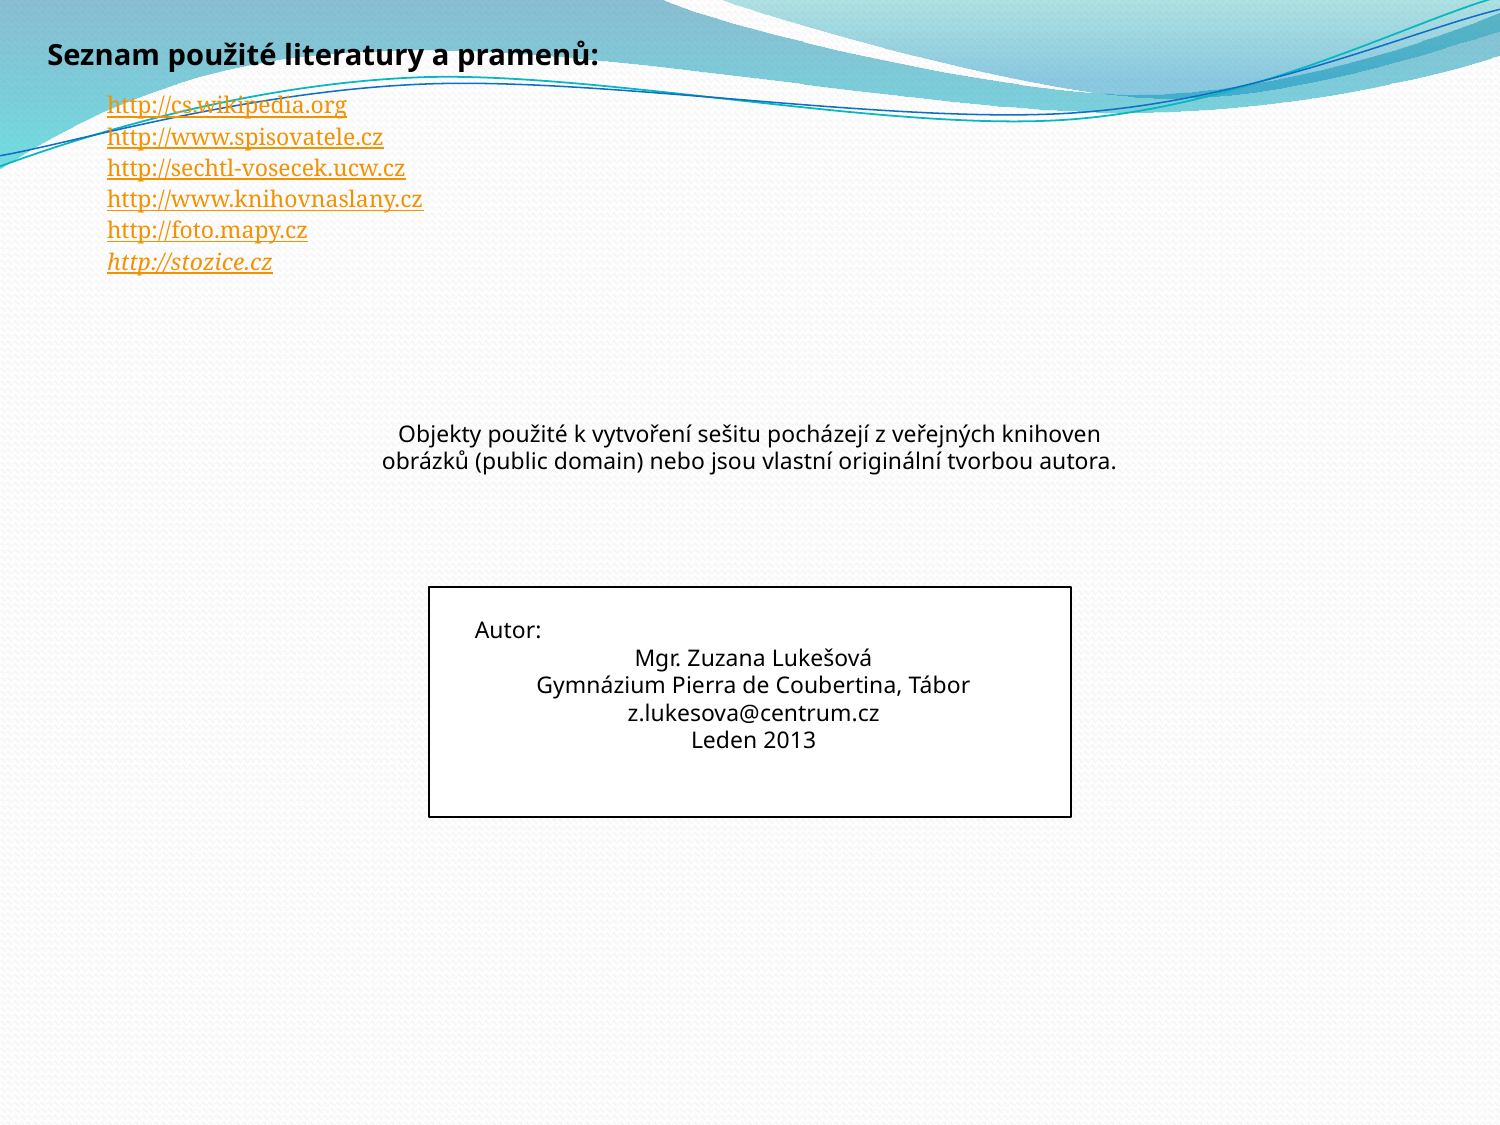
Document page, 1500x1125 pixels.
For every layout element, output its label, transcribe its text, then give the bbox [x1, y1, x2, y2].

text_box Seznam použité literatury a pramenů: [33, 29, 762, 79]
text_box http://cs.wikipedia.org http://www.spisovatele.cz http://sechtl-vosecek.ucw.cz http://www.knihovnaslany.cz http://foto.mapy.cz http://stozice.cz [93, 84, 1414, 615]
text_box Autor: Mgr. Zuzana Lukešová Gymnázium Pierra de Coubertina, Tábor z.lukesova@centrum.cz Leden 2013 [461, 615, 1047, 761]
text_box [427, 615, 1073, 819]
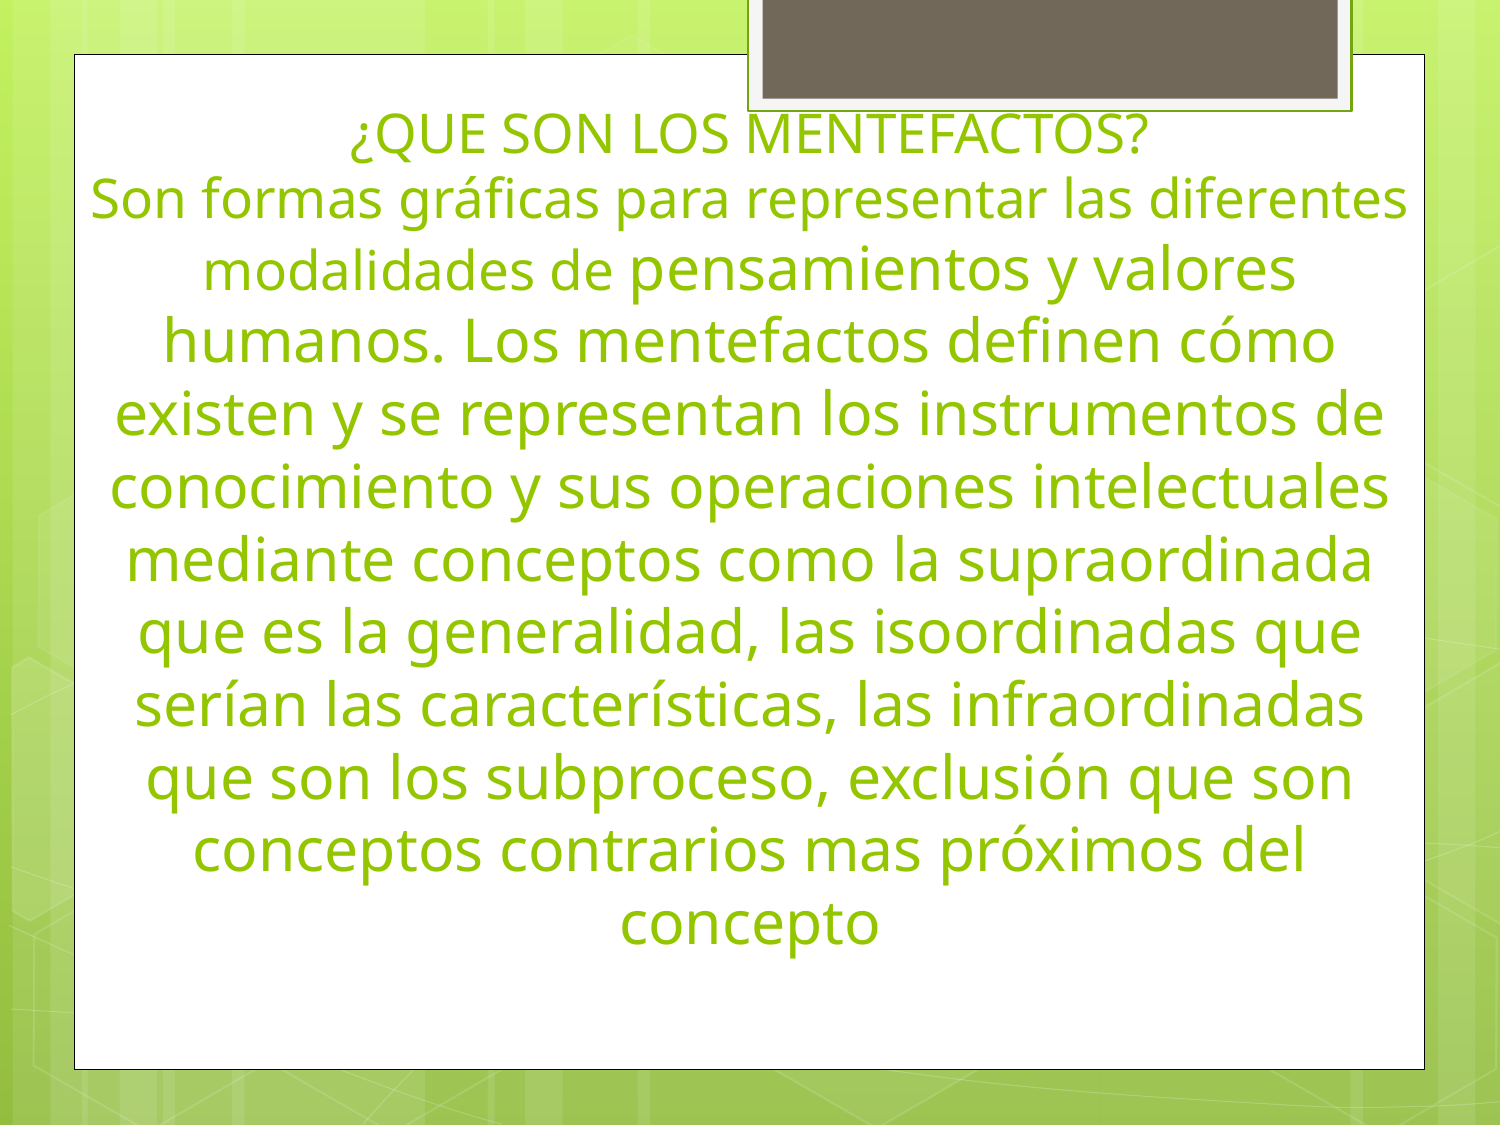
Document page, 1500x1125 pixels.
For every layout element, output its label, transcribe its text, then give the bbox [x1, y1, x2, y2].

title ¿QUE SON LOS MENTEFACTOS? Son formas gráficas para representar las diferentes modalidades de pensamientos y valores humanos. Los mentefactos definen cómo existen y se representan los instrumentos de conocimiento y sus operaciones intelectuales mediante conceptos como la supraordinada que es la generalidad, las isoordinadas que serían las características, las infraordinadas que son los subproceso, exclusión que son conceptos contrarios mas próximos del concepto [75, 78, 1425, 965]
• • •
### EXERCISE DESCRIPTION
What is needed is an exact repeat of the records, with every picture left out.

### FINISHED TASK
Document page, 1500x1125 pixels.
For every layout element, output its label, transcribe its text, then give the bbox [x1, y1, x2, y2].

text_box Seznam použité literatury a pramenů: [33, 29, 762, 79]
text_box http://cs.wikipedia.org http://www.spisovatele.cz http://sechtl-vosecek.ucw.cz http://www.knihovnaslany.cz http://foto.mapy.cz http://stozice.cz [93, 84, 1414, 615]
text_box Autor: Mgr. Zuzana Lukešová Gymnázium Pierra de Coubertina, Tábor z.lukesova@centrum.cz Leden 2013 [461, 615, 1047, 761]
text_box [427, 615, 1073, 819]
Document page, 1500x1125 pixels.
For every layout element, output its label, transcribe its text, then give the bbox [x1, y1, x2, y2].

title ¿QUE SON LOS MENTEFACTOS? Son formas gráficas para representar las diferentes modalidades de pensamientos y valores humanos. Los mentefactos definen cómo existen y se representan los instrumentos de conocimiento y sus operaciones intelectuales mediante conceptos como la supraordinada que es la generalidad, las isoordinadas que serían las características, las infraordinadas que son los subproceso, exclusión que son conceptos contrarios mas próximos del concepto [75, 78, 1425, 965]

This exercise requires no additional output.